* _Request_:
Please write out the listing below word for word, leaving out the pictures.

* _Information supplied_:
== Segment start ==

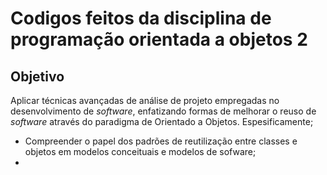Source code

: # Codigos feitos da disciplina de programação orientada a objetos 2

## Objetivo

Aplicar técnicas avançadas de análise de projeto empregadas no desenvolvimento de *software*, enfatizando formas de melhorar o reuso de *software* através do paradigma de Orientado a Objetos. Espesificamente;
* Compreender o papel dos padrões de reutilização entre classes e objetos em modelos conceituais e modelos de sofware;
* 
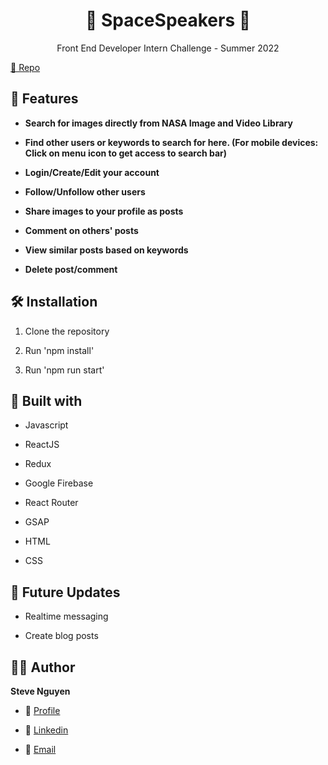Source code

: <h1 align="center">🌟 SpaceSpeakers 🌟</h1>
<p align="center">Front End Developer Intern Challenge - Summer 2022</p>

<p align="left">
    <a href="https://github.com/tuanminh160302/shopify-front-end-22" title="Repo">📂 Repo</a>
</p>

## 🚀 Features

- **Search for images directly from NASA Image and Video Library**

- **Find other users or keywords to search for here. (For mobile devices: Click on menu icon to get access to search bar)**

- **Login/Create/Edit your account**

- **Follow/Unfollow other users**

- **Share images to your profile as posts**

- **Comment on others' posts**

- **View similar posts based on keywords**

- **Delete post/comment**

## 🛠️ Installation

1. Clone the repository

2. Run 'npm install' 

3. Run 'npm run start'

## 👷 Built with

- Javascript

- ReactJS

- Redux

- Google Firebase

- React Router

- GSAP

- HTML

- CSS

## 🎉 Future Updates

- Realtime messaging

- Create blog posts

## 🧑🏻 Author

**Steve Nguyen**

- 🔗 [Profile](https://github.com/tuanminh160302)

- 🔗 [Linkedin](https://www.linkedin.com/in/steve-nguyen-a33607153/)

- 🔗 [Email](mailto:canhtuan09@gmail.com)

== Segment end ==

* _Answer space_:
Source code

: # Codigos feitos da disciplina de programação orientada a objetos 2

## Objetivo

Aplicar técnicas avançadas de análise de projeto empregadas no desenvolvimento de *software*, enfatizando formas de melhorar o reuso de *software* através do paradigma de Orientado a Objetos. Espesificamente;
* Compreender o papel dos padrões de reutilização entre classes e objetos em modelos conceituais e modelos de sofware;
* 
Source code

: <h1 align="center">🌟 SpaceSpeakers 🌟</h1>
<p align="center">Front End Developer Intern Challenge - Summer 2022</p>

<p align="left">
    <a href="https://github.com/tuanminh160302/shopify-front-end-22" title="Repo">📂 Repo</a>
</p>

## 🚀 Features

- **Search for images directly from NASA Image and Video Library**

- **Find other users or keywords to search for here. (For mobile devices: Click on menu icon to get access to search bar)**

- **Login/Create/Edit your account**

- **Follow/Unfollow other users**

- **Share images to your profile as posts**

- **Comment on others' posts**

- **View similar posts based on keywords**

- **Delete post/comment**

## 🛠️ Installation

1. Clone the repository

2. Run 'npm install' 

3. Run 'npm run start'

## 👷 Built with

- Javascript

- ReactJS

- Redux

- Google Firebase

- React Router

- GSAP

- HTML

- CSS

## 🎉 Future Updates

- Realtime messaging

- Create blog posts

## 🧑🏻 Author

**Steve Nguyen**

- 🔗 [Profile](https://github.com/tuanminh160302)

- 🔗 [Linkedin](https://www.linkedin.com/in/steve-nguyen-a33607153/)

- 🔗 [Email](mailto:canhtuan09@gmail.com)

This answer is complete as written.